* **Task instructions**:
Locate the line that contains "- INPUT DATA". Copy it and every following line through the end of the records, exactly, and include nothing else.

### Dataset ###

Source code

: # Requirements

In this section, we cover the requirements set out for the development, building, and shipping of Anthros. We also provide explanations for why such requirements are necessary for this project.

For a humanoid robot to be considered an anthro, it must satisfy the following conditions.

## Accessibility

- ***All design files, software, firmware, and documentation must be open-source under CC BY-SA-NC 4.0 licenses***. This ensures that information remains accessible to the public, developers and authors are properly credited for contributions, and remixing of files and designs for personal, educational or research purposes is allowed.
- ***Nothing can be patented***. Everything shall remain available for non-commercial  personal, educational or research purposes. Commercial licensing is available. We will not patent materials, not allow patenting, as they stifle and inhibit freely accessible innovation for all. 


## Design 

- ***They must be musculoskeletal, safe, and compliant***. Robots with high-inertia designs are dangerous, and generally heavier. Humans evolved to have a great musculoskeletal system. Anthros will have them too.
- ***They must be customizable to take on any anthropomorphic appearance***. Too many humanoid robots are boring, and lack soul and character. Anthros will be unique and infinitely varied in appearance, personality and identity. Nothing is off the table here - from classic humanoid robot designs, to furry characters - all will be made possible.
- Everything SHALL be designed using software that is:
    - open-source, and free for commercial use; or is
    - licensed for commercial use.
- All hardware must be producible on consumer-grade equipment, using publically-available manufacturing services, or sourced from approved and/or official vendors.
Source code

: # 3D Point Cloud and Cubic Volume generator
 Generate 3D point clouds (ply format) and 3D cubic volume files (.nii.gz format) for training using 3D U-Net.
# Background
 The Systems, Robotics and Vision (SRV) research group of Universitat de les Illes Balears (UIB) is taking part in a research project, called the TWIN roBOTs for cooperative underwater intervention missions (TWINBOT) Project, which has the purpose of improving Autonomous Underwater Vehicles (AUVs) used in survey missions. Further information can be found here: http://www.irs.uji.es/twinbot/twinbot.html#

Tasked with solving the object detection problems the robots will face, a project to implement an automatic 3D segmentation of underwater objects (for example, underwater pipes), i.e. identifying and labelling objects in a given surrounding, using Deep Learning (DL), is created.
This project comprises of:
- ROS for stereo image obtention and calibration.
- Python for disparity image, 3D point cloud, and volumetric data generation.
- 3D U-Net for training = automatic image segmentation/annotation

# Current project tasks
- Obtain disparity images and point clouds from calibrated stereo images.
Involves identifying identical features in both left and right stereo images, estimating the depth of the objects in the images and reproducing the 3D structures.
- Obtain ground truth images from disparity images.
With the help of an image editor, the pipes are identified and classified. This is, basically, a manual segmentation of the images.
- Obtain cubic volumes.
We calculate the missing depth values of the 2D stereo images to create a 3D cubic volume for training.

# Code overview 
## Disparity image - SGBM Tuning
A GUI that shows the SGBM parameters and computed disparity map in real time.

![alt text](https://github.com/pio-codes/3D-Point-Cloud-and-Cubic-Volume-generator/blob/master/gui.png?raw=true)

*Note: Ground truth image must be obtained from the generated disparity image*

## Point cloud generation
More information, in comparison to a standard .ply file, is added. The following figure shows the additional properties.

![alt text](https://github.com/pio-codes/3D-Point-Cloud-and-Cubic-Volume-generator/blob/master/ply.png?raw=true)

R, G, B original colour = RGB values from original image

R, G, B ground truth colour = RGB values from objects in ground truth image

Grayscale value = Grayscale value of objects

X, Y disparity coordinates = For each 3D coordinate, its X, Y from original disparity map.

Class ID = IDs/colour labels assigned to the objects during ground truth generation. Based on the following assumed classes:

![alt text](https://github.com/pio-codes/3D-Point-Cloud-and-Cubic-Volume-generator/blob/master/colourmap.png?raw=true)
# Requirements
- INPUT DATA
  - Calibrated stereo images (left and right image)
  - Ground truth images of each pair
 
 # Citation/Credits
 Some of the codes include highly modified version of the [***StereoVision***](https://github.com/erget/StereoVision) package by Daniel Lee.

###

* **Solution to the exercise**:
- INPUT DATA
  - Calibrated stereo images (left and right image)
  - Ground truth images of each pair
 
 # Citation/Credits
 Some of the codes include highly modified version of the [***StereoVision***](https://github.com/erget/StereoVision) package by Daniel Lee.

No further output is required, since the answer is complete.